◆ Quoted text ◆
>> Start

Amaro is a very specific type of liqueur that isn’t always easy to find. Amaro Nonino is an especially flavorful and unique type and is also one of the most expensive versions available today.
Whether you cannot get your hands on a bottle, you don’t want to spend a fortune on one type of liqueur, or you are in a pinch and desperately need some, there are luckily a ton of substitutes you can choose from.
So, what are the best substitutes for Amaro Nonino? We would highly recommend trying to find a substitute within the same category, Amaro. The best in this category include Amaro Averna, Amar Meletti, or Amaro Tosolini. If you still aren’t able to find any of these substitutes, try Cynar or Cynar 70, Gammel Dansk, Vermouth, Chartreuse, Bonal Gentaine Quina, or Angostura bitters.
In today’s article, we will be looking at the many different substitutes available for Amaro Nonino. We will not only discuss what they are, but their various flavor profiles, why they make great substitutes, and how they can be used.
What is Amaro Nonino?
Amaro Nonino is a type of Italian amaro. Amaro means “little bitter” in Italian, describing this type of liqueur perfectly.

>> End

◆ Aim 1 ◆
Based on the Amaro Nonino article, decide whether each statement agrees with it. For each one, answer yes or no and quote the words that decide it.
(a) Amaro Nonino is among the most expensive versions available today.
(b) The article advises looking first for a substitute outside the Amaro category.
(c) In Italian, "amaro" means "little sweet."
◆ Aim 2 ◆
Write the next part of the Amaro Nonino article, picking up after its final sentence.
The rows that come after this text are taken from a separate source.

◆ Extracted information ◆
>> Start

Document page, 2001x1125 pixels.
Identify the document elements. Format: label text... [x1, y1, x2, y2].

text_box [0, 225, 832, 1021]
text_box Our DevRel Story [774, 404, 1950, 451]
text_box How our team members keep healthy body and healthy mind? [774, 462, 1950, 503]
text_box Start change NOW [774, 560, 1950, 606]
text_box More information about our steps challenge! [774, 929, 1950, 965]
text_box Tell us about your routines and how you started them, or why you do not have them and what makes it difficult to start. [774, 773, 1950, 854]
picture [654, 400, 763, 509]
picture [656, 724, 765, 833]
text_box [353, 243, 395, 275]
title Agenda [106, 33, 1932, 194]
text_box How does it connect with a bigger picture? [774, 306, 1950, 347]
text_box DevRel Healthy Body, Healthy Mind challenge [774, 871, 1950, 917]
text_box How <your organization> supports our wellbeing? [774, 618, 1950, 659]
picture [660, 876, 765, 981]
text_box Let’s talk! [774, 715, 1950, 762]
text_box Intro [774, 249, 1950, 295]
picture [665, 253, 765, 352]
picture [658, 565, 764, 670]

>> End

◆ Written answer 1 ◆
(a) Yes: "is also one of the most expensive versions available today"
(b) No: "We would highly recommend trying to find a substitute within the same category, Amaro."
(c) No: "Amaro means “little bitter” in Italian"

◆ Written answer 2 ◆
Other types of amaro (also sometimes called Amari) include Aperol, Averna, and Campari. The main difference between these and Amaro Nonino is the way that each is made, their taste, and also their availability and price tag.
Amaro Nonino is made with grappa and infused with various herbs, botanicals, and even fruits. This creates a beautiful bittersweet flavor profile that is very complex.
Many people note fruity flavors like citrus and mango. The most prominent spice flavors that come through are pepper, allspice, and licorice (possibly from fennel or star anise).
Other flavors that are often noted are honey, caramel, vanilla, and cocoa.
Amaro Nonino is unique in that it has much more interesting flavors compared to other similar liqueurs, and it has a less sweet profile as well.
You will also see that it has a significantly higher ABV (alcohol by volume) percentage than other amaro. Where Aperol has an ABV of 11%, Amaro Nonino roughly reached 35%.
The biggest downside is that Amaro Nonino is incredibly difficult to find and even if you do find it, it can be quite expensive!
|Amaro Nonino Breakdown|
|Appearance||Golden amber clear liqueur with a coppery hue.|
|Aroma||Very concentrated citrus aromas, with hints of herbs, spice, and sometimes caramel.|
|Taste / Flavor Profile||Mango, Citrus, Apricot Saffron, Pepper, Allspice, Licorice, Caramel (or sometimes burnt caramel), Vanilla, Honey|
|Aftertaste||Definite caramel aftertastes with subtle hints of spice.|
|Availability||Very difficult to find.|
|Price||Very expensive due to the complex flavor profile, production method, and difficulty to find.|
The 7 Best Substitutes for Amaro Nonino
Now that you better understand what this liqueur is, you can more easily choose substitutes based on the flavors that you want to substitute.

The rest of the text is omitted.